# A short tutorial on using Optuna to interact with a sql database

### We have access to a MariaDB located on thunder: https://www2.cisl.ucar.edu/resources/computational-systems/thunder-user-guide

MariaDB: MySQL relational database management system.

The MariaDB server is accessible from an NCAR IP address, but you cannot login to MariaDB as root remotely. To interact with the database as root, you would need to ssh to thunder and from there you will be able to login to MariaDB as root to setup/manage the database. This will not affect the interaction between optuna and the database, but we will need root in order to manage the database (future).

Currently we are operating without root privaleges, for testing purposes. The database will be made "permanent" once we indicate we are finished testing Optuna and we will have root access (we can request it at anytime going forward, before the permanent solution is implemented. 
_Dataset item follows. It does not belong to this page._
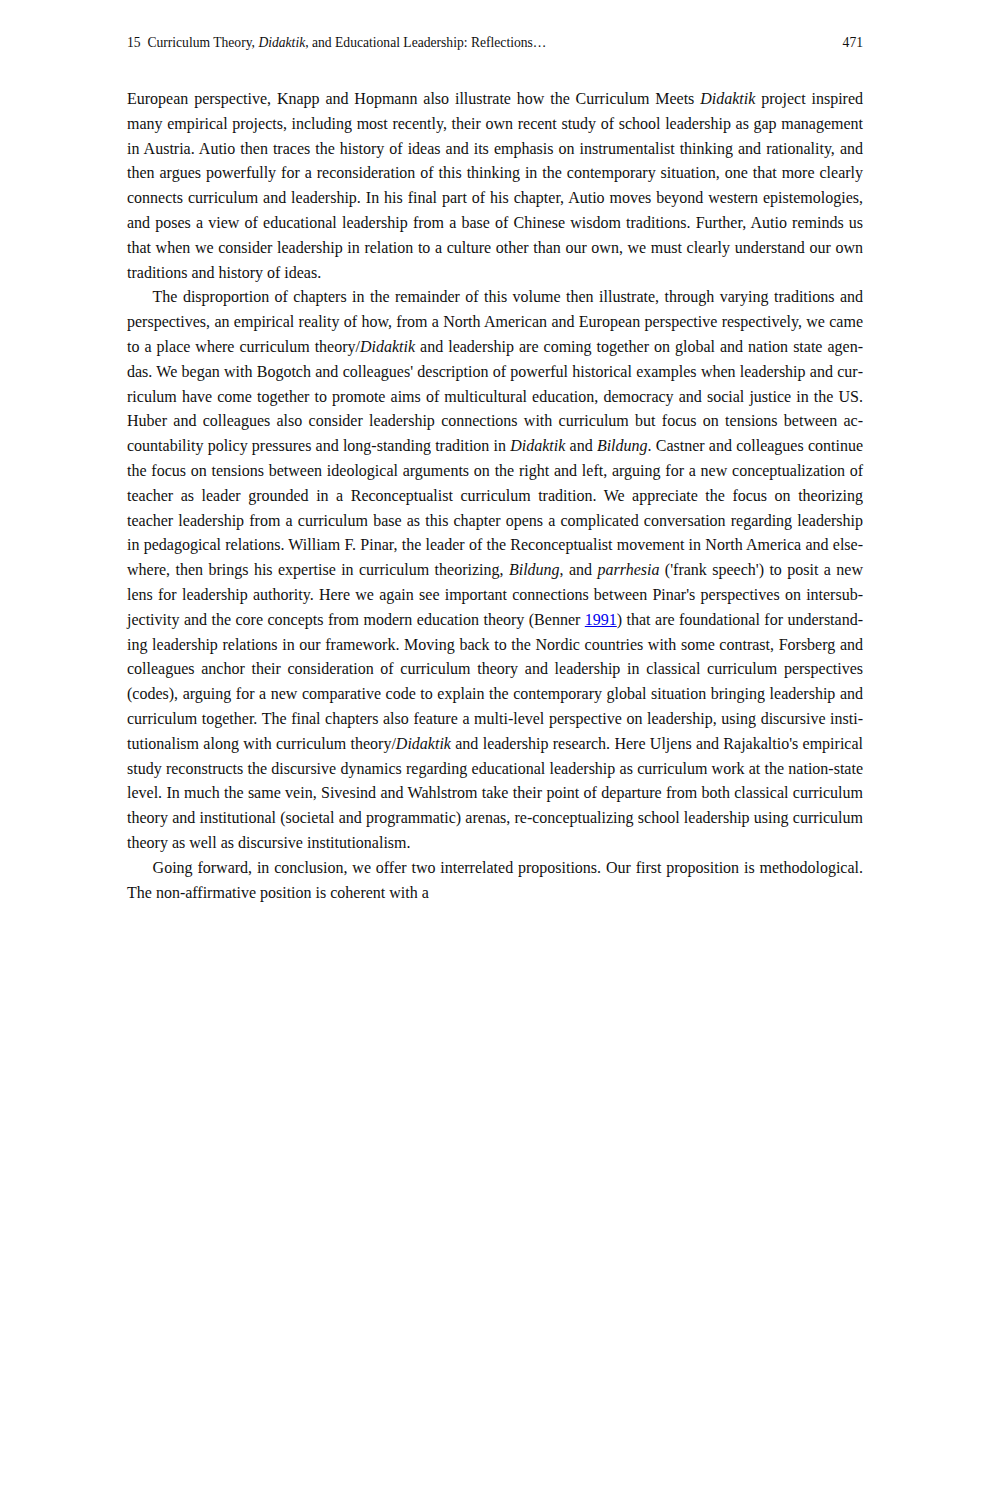15 Curriculum Theory, Didaktik, and Educational Leadership: Reflections… 471
European perspective, Knapp and Hopmann also illustrate how the Curriculum Meets Didaktik project inspired many empirical projects, including most recently, their own recent study of school leadership as gap management in Austria. Autio then traces the history of ideas and its emphasis on instrumentalist thinking and rationality, and then argues powerfully for a reconsideration of this thinking in the contemporary situation, one that more clearly connects curriculum and leadership. In his final part of his chapter, Autio moves beyond western epistemologies, and poses a view of educational leadership from a base of Chinese wisdom traditions. Further, Autio reminds us that when we consider leadership in relation to a culture other than our own, we must clearly understand our own traditions and history of ideas.
The disproportion of chapters in the remainder of this volume then illustrate, through varying traditions and perspectives, an empirical reality of how, from a North American and European perspective respectively, we came to a place where curriculum theory/Didaktik and leadership are coming together on global and nation state agendas. We began with Bogotch and colleagues' description of powerful historical examples when leadership and curriculum have come together to promote aims of multicultural education, democracy and social justice in the US. Huber and colleagues also consider leadership connections with curriculum but focus on tensions between accountability policy pressures and long-standing tradition in Didaktik and Bildung. Castner and colleagues continue the focus on tensions between ideological arguments on the right and left, arguing for a new conceptualization of teacher as leader grounded in a Reconceptualist curriculum tradition. We appreciate the focus on theorizing teacher leadership from a curriculum base as this chapter opens a complicated conversation regarding leadership in pedagogical relations. William F. Pinar, the leader of the Reconceptualist movement in North America and elsewhere, then brings his expertise in curriculum theorizing, Bildung, and parrhesia ('frank speech') to posit a new lens for leadership authority. Here we again see important connections between Pinar's perspectives on intersubjectivity and the core concepts from modern education theory (Benner 1991) that are foundational for understanding leadership relations in our framework. Moving back to the Nordic countries with some contrast, Forsberg and colleagues anchor their consideration of curriculum theory and leadership in classical curriculum perspectives (codes), arguing for a new comparative code to explain the contemporary global situation bringing leadership and curriculum together. The final chapters also feature a multi-level perspective on leadership, using discursive institutionalism along with curriculum theory/Didaktik and leadership research. Here Uljens and Rajakaltio's empirical study reconstructs the discursive dynamics regarding educational leadership as curriculum work at the nation-state level. In much the same vein, Sivesind and Wahlstrom take their point of departure from both classical curriculum theory and institutional (societal and programmatic) arenas, re-conceptualizing school leadership using curriculum theory as well as discursive institutionalism.
Going forward, in conclusion, we offer two interrelated propositions. Our first proposition is methodological. The non-affirmative position is coherent with a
We have one database set up for us at the moment named "optuna". As of now only user "schreck" exists with password (l3tm31n). You can use this account for now if experimenting with mysql + optuna. Note that this is the db password. To get onto thunder, use your NCAR password (same as for casper, cheyenne, etc).
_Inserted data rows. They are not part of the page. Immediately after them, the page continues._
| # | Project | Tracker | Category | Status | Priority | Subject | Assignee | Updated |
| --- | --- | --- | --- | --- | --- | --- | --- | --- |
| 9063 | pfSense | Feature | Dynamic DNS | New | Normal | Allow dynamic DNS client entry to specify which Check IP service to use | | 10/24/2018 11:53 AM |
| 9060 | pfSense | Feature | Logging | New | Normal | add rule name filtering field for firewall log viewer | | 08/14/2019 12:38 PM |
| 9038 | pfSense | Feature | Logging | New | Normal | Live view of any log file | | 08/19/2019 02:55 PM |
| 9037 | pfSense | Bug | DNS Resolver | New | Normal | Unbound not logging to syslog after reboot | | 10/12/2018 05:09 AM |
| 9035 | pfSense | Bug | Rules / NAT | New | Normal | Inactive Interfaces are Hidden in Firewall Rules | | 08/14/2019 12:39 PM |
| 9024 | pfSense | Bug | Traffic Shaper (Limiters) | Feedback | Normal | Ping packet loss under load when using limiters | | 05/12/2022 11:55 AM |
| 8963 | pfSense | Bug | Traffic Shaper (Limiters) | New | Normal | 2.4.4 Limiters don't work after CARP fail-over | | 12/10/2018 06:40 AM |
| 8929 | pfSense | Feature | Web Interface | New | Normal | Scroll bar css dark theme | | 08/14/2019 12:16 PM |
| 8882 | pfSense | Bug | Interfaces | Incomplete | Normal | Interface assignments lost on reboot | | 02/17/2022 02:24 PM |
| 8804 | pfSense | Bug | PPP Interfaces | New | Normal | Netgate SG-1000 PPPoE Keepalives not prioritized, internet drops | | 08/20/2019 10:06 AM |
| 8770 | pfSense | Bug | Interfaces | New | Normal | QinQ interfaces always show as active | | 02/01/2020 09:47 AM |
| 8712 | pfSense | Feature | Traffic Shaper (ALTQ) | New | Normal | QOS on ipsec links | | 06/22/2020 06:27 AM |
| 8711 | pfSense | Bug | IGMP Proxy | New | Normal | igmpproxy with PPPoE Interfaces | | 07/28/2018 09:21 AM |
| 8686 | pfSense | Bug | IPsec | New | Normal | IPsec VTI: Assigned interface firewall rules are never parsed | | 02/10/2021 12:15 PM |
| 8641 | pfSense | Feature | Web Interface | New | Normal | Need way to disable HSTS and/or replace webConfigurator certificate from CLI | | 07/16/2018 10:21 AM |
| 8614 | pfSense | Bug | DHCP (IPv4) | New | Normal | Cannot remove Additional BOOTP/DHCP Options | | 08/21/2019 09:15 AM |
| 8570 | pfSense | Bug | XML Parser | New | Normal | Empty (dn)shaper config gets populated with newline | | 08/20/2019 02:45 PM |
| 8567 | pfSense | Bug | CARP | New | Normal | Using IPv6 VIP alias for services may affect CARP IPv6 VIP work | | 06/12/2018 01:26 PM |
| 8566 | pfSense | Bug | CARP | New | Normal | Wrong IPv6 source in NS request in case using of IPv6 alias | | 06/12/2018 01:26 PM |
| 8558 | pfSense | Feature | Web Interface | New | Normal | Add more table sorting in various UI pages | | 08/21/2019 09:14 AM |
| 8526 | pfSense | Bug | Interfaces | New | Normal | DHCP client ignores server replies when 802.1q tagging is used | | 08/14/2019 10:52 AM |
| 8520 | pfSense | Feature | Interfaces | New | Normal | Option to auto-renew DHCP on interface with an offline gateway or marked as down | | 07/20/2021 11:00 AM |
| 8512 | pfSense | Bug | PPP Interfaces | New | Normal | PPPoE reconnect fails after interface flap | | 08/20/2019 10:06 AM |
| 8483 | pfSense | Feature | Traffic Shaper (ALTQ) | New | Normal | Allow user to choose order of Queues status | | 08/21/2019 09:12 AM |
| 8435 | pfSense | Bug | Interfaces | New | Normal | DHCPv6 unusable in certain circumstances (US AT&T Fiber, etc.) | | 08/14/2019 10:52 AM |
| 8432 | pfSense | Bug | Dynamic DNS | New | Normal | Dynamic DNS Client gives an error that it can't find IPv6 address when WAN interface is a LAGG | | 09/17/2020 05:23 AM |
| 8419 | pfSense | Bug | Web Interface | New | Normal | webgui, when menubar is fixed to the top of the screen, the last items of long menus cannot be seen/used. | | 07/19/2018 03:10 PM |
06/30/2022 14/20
Please let me know if you'd like to have your account created on the "experimental" database -- this is the only safe way where we don't accidentally delete each others studies (I am only experimenting until the permannent solution and do not have any studies I care about in there). 

### Optuna does not have much to say with regards to its sql support. 

In general, this interaction is low-level, while your interaction with optuna is much higher. To that end, the simplest way to go about managing your studies is to use the create_study and delete_study methods. 

You may continue to use the sqlite "storage", but be warned that once 1000 trials are saved to the named study, the performance will degrade quickly. This is especially apparent when running the hyperparameter importance metrics, which query the database and train a tree model on the fly.

### Example: Using create_study and delete_study

First, lets see what tables are in the "optuna" database on thunder (from terminal):

(I shared an ssh key, hence not having to use Duo. Details at the bottom of this tutorial)

Next, lets list the study names user "schreck" has saved into optuna: 

Now we create a new study named "example":

In [1]:
import optuna

In [3]:
study = optuna.create_study(
    study_name="example", 
    storage="mysql://schreck:Gr255r00t5!@casper-login1.ucar.edu/optuna"
)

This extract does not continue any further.